Mineral Deficiencies Can Trigger Urine Drinking
Outside of breeding behavior, a goat drinking urine, whether its own or another goat’s, often points to a mineral deficiency. Urine contains dissolved salts and minerals, and a goat whose diet is lacking will seek out those compounds wherever it can find them. This falls under a condition veterinarians call pica: the compulsive eating or drinking of things an animal wouldn’t normally consume.
Salt deficiency is one of the most direct causes. When goats don’t get enough sodium, they begin licking coats, chewing on leather or wood, eating dirt, and drinking urine. Phosphorus deficiency produces similar behavior, along with slowed growth, weight loss, and a generally unthrifty appearance. Other mineral shortfalls, including cobalt and copper, can also drive pica in small ruminants.
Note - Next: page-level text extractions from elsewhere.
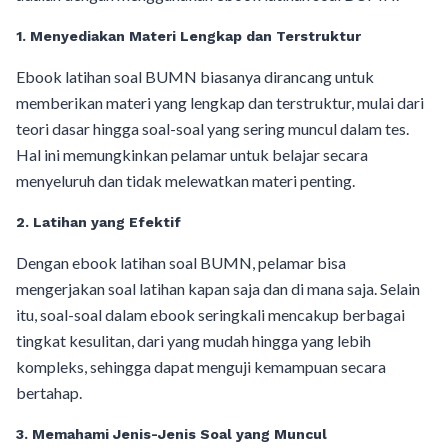
1. Menyediakan Materi Lengkap dan Terstruktur
Ebook latihan soal BUMN biasanya dirancang untuk
memberikan materi yang lengkap dan terstruktur, mulai dari
teori dasar hingga soal-soal yang sering muncul dalam tes.
Hal ini memungkinkan pelamar untuk belajar secara
menyeluruh dan tidak melewatkan materi penting.
2. Latihan yang Efektif
Dengan ebook latihan soal BUMN, pelamar bisa
mengerjakan soal latihan kapan saja dan di mana saja. Selain
itu, soal-soal dalam ebook seringkali mencakup berbagai
tingkat kesulitan, dari yang mudah hingga yang lebih
kompleks, sehingga dapat menguji kemampuan secara
bertahap.
3. Memahami Jenis-Jenis Soal yang Muncul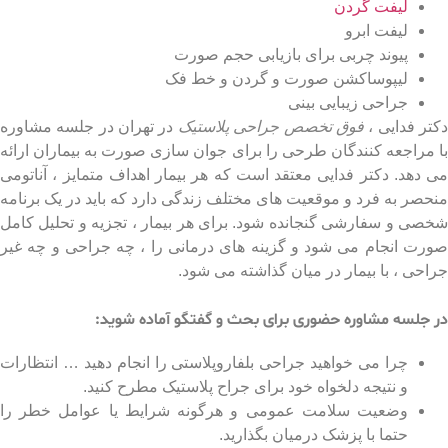
لیفت گردن
لیفت ابرو
پیوند چربی برای بازیابی حجم صورت
لیپوساکشن صورت و گردن و خط فک
جراحی زیبایی بینی
ر فدایی ،
فوق تخصص جراحی پلاستیک
در تهران در جلسه مشاوره
مراجعه کنندگان طرحی را برای جوان سازی صورت به بیماران ارائه
دهد. دکتر فدایی معتقد است که هر بیمار اهداف متمایز ، آناتومی
صر به فرد و موقعیت های مختلف زندگی دارد که باید در یک برنامه
ی و سفارشی گنجانده شود. برای هر بیمار ، تجزیه و تحلیل کامل
ت انجام می شود و گزینه های درمانی را ، چه جراحی و چه غیر
حی ، با بیمار در میان گذاشته می شود.
جراحی پلک در ایران
جلسه مشاوره حضوری برای بحث و گفتگو آماده شوید:
چرا می خواهید جراحی بلفاروپلاستی را انجام دهید … انتظارات
و نتیجه دلخواه خود برای جراح پلاستیک مطرح کنید.
وضعیت سلامت عمومی و هرگونه شرایط یا عوامل خطر را
حتما با پزشک درمیان بگذارید.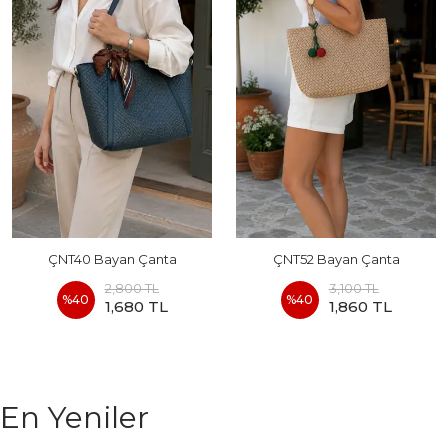
ÇNT40 Bayan Çanta
ÇNT52 Bayan Çanta
2,800 TL
3,100 TL
%
40
%
40
1,680 TL
1,860 TL
En Yeniler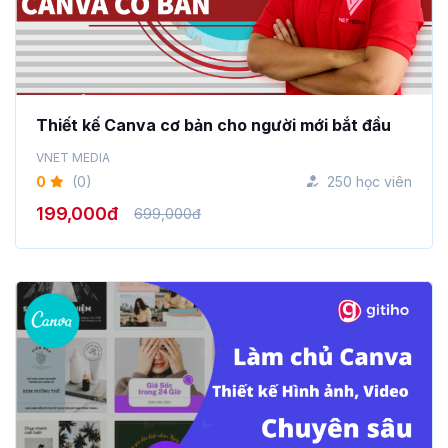
Thiết kế Canva cơ bản cho người mới bắt đầu
VNET MEDIA
0
(0)
250 học viên
199,000đ
699,000đ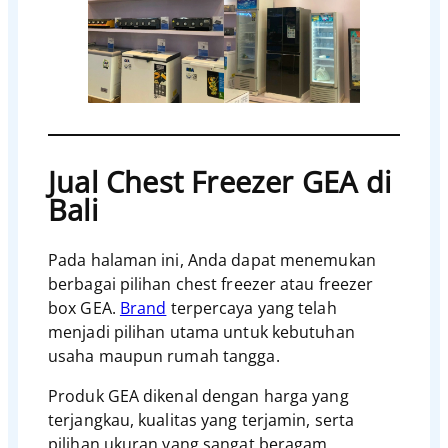
Jual Chest Freezer GEA di
Bali
Pada halaman ini, Anda dapat menemukan
berbagai pilihan chest freezer atau freezer
box GEA.
Brand
terpercaya yang telah
menjadi pilihan utama untuk kebutuhan
usaha maupun rumah tangga.
Produk GEA dikenal dengan harga yang
terjangkau, kualitas yang terjamin, serta
pilihan ukuran yang sangat beragam.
The broader pattern of pica in goats typically involves more than just urine drinking. Affected animals often show progressive weight loss, decreased appetite for normal feed, reduced fecal output, thinning hair or patchy wool (in fiber goats), and repeated attempts to eat unusual objects. If you’re seeing a goat drink urine alongside any of these signs, a mineral deficiency is the likely culprit. Providing a free-choice mineral block or loose mineral supplement formulated for goats usually resolves the behavior once the animal’s levels normalize.
Dehydration as a Contributing Factor
Goats that don’t have reliable access to fresh water may resort to drinking urine out of desperation. This isn’t a normal survival strategy, and it’s not effective. Urine is a waste product that the kidneys have already filtered out of the blood, so consuming it adds dissolved waste back into the body and can actually worsen dehydration.
You can gauge a goat’s hydration by looking at its urine color. A well-hydrated goat produces clear urine. As dehydration progresses, the color shifts from yellow to orange to brown. A goat producing dark urine and also attempting to drink it is in serious trouble and needs immediate access to clean water. Dehydration also suppresses appetite, so an affected goat may stop eating even when food is available.
How to Tell Normal From Abnormal
Context matters when evaluating this behavior. A buck curling his lip over a puddle of doe urine during breeding season is doing exactly what his biology designed him to do. A doe, wether (castrated male), or young kid repeatedly drinking its own urine is a different situation entirely.
Look at the whole animal. A goat that is otherwise healthy, maintaining weight, eating well, and has access to minerals and water is likely engaging in scent-related behavior rather than signaling a problem. A goat that is losing condition, has a rough coat, or seems fixated on licking and consuming non-food items is showing classic signs of pica that warrant a closer look at its diet and mineral intake. In rare cases, pica-like behavior can also stem from neurological conditions rather than nutritional ones, so persistent abnormal eating despite adequate mineral supplementation is worth investigating further.